Tuesday, March 31, 2009

A "healthy" populism?

Recently, there have been numerous articles written arguing for what has been called a "healthy" populism. Several essays have been written by Rod Dreher, AKA crunchy con, where he says we need a new, healthy, populism. Also, the new Newsweek, has as their cover story, the various voices of the new populism. Since, in this current climate of economic and cultural uncertainty, we seem to be seeing a resurgence of populism. What exactly "is" populism?

At least in the American context, populism has expressed itself traditionally in left/right manifestations which, although obviously different in their political expressions, is nonetheless a fundamentally reactionary expression that seeks to find its heart and soul in finding an enemy with which it can say, "they" are the enemy. It must never be me. Populism is always and only the voice of the people in reaction to the current circumstances, but in such a way that never allows that the guilt may lie within. It's those greedy capitalists! It's those dirty Jews! It's those filthy...(fill in the blank)!

Populism, at least so far as it has been expressed so far, sees the voice of the people as the voice of God. You know, vox populi, vox dei. The only problem with the voice of the people is that they are human. And if you're a Christian, as I am, then you are constrained by the assumption that every human is fallen, and thus not to be trusted as the final voice, whether individually or collectively. Only God's voice is ultimately authoritative. And even then our apprehension is tentative, in that we see through a glass darkly.

So far, of the populisms I've seen so far, whether of the left or right variety, they all contain within themselves the inherent weakness of assuming that "the people" have an innate wisdom that is greater than the powers that be. Populism assumes that the "common man" has a grasp of common sense that doesn't exist among the privileged classes. The upper, privileged classes have become corrupt by their laziness brought upon by their expectation of always being in a place of power. In large measure this is true. Those who have enjoyed the benefits of power have acted as though this is their natural right, never to be overturned. But even with this reality being true, it doesn't mean that those on the bad end of the privilege standard are by nature better.

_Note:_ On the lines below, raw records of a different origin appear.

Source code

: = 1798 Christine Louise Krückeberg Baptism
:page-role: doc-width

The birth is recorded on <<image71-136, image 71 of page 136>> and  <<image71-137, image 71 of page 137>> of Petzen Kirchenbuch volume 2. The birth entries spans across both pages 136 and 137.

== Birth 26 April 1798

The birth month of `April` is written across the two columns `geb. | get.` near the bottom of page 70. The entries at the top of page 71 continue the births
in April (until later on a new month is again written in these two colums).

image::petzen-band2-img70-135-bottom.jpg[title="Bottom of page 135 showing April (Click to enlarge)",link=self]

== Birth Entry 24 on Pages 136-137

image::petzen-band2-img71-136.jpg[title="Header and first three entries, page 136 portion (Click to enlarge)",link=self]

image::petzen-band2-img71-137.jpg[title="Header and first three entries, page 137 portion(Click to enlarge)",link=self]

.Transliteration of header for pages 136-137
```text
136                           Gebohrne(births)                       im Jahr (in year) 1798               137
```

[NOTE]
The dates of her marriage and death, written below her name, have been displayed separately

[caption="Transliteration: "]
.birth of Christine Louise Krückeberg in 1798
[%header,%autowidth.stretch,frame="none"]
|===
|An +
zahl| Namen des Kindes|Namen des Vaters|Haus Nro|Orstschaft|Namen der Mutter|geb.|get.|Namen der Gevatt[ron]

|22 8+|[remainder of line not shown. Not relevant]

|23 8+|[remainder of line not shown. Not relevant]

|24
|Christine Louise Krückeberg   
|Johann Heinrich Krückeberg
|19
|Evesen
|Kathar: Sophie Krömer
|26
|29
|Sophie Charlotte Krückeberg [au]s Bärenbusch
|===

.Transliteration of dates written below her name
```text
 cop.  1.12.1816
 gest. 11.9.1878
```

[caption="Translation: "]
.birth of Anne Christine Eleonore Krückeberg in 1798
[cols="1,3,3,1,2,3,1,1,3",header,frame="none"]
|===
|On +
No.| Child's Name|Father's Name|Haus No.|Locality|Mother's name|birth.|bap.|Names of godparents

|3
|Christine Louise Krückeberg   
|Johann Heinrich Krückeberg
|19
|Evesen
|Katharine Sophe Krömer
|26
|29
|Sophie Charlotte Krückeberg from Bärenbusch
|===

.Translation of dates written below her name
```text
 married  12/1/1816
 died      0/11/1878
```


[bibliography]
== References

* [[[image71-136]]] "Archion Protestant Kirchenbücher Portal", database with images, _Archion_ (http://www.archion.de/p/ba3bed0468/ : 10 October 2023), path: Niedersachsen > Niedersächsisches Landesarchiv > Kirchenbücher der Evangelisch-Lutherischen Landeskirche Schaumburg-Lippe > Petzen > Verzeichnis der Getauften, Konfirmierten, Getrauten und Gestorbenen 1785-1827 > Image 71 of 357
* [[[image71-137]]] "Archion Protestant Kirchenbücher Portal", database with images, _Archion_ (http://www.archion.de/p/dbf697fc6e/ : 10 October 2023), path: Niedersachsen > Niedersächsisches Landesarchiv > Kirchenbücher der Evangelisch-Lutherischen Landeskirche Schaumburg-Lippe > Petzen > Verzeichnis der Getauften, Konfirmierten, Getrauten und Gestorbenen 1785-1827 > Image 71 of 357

The Christian view is that every human being is effected, infected if you will, by an internal conflictedness that seeks its own short-term gain, over and against anyone else, and many times even against its own long-term interests. Even though many of the founders of the US were not Christian, they nonetheless understood (esp. Madison) that human nature was such that government needed to be constrained by a divided structure in order to avoid the temptation of one part exercising tyranny over all others, whether as a majority or a minority.

Populism has always assumed that the voice of the "people" is sacrosanct. But as Christians, we know that any crowd that calls out "hosanna!" can in no time cry out "crucify him!" The American founders knew this, and we should too.